→ **INSTRUCTION**: What is needed here is each entry reproduced exactly, without its pictures.

→ **SUPPLIED ENTRIES**:
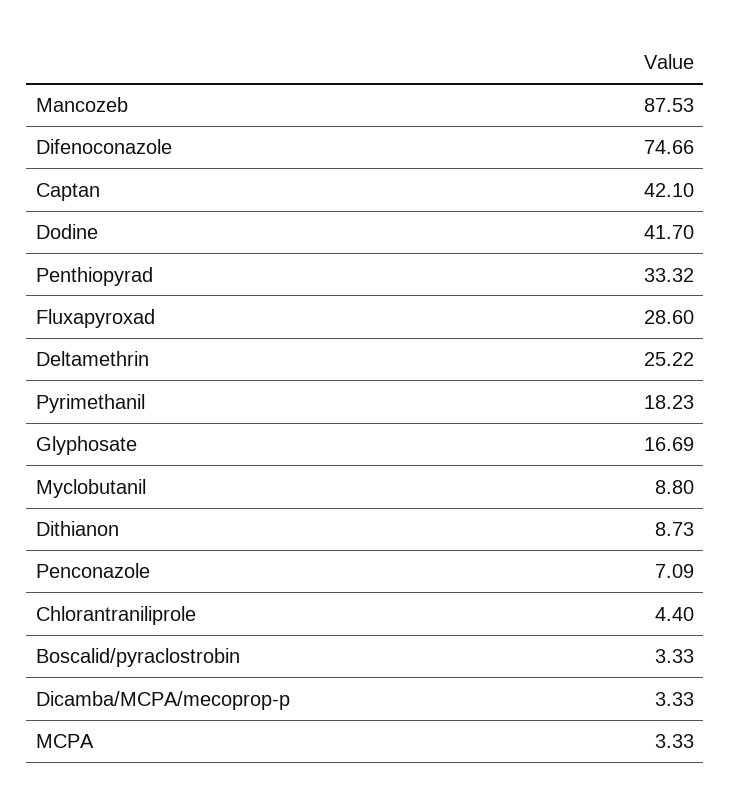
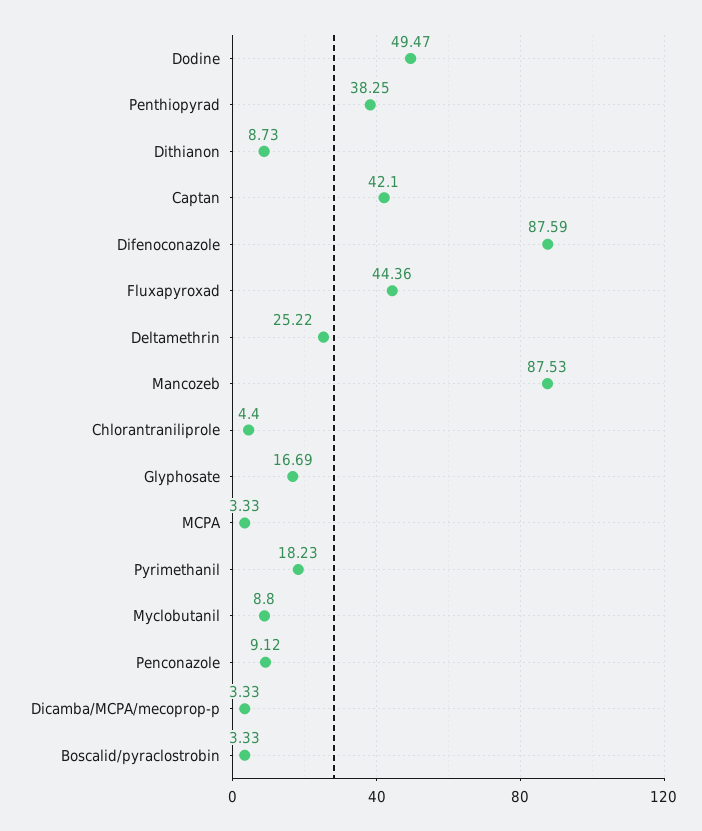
Difenoconazole: 74.66 -> 87.59
Dodine: 41.7 -> 49.47
Penthiopyrad: 33.32 -> 38.25
Fluxapyroxad: 28.6 -> 44.36
Penconazole: 7.09 -> 9.12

→ **RESULT OF THIS EXERCISE**:
Difenoconazole: 74.66 -> 87.59
Dodine: 41.7 -> 49.47
Penthiopyrad: 33.32 -> 38.25
Fluxapyroxad: 28.6 -> 44.36
Penconazole: 7.09 -> 9.12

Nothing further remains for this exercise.